### Stored dataset items
>>>

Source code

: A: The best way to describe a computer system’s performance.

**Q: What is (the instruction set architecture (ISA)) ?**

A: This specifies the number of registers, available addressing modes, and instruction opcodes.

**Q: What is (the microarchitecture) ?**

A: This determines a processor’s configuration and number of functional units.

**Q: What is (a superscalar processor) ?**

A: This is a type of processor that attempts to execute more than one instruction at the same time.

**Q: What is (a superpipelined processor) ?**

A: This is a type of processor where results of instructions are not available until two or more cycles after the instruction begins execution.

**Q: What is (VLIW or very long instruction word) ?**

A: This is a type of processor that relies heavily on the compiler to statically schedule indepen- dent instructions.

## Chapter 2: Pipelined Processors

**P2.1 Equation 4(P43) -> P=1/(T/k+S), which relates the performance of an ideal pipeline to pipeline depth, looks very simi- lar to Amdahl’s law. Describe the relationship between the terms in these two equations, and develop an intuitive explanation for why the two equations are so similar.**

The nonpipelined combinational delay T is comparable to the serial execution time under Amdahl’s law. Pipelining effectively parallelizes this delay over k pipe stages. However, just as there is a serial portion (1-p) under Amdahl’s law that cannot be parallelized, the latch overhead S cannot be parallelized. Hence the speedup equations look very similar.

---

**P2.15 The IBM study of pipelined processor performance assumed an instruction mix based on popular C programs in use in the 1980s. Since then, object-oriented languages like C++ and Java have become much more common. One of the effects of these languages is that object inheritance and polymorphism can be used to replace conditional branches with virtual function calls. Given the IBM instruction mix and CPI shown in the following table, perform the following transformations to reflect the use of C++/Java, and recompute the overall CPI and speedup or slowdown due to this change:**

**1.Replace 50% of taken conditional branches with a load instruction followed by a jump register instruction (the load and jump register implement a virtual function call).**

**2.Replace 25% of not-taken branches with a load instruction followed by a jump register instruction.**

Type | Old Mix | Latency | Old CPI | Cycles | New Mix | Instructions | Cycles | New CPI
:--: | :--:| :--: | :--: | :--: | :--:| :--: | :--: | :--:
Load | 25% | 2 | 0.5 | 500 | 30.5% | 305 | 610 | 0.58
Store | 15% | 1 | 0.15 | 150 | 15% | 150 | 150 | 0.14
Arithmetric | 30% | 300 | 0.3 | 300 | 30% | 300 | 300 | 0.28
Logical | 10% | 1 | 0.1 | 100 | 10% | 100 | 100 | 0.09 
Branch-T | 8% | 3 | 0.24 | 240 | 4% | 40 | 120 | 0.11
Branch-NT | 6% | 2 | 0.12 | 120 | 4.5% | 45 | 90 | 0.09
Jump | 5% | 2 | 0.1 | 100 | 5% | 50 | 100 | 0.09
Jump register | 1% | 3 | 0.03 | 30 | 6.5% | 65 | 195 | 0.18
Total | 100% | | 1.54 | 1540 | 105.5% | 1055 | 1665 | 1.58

<<<

Every line in the records above with the string "available" in it should be shown.

### Answer for the task
A: This specifies the number of registers, available addressing modes, and instruction opcodes.
A: This is a type of processor where results of instructions are not available until two or more cycles after the instruction begins execution.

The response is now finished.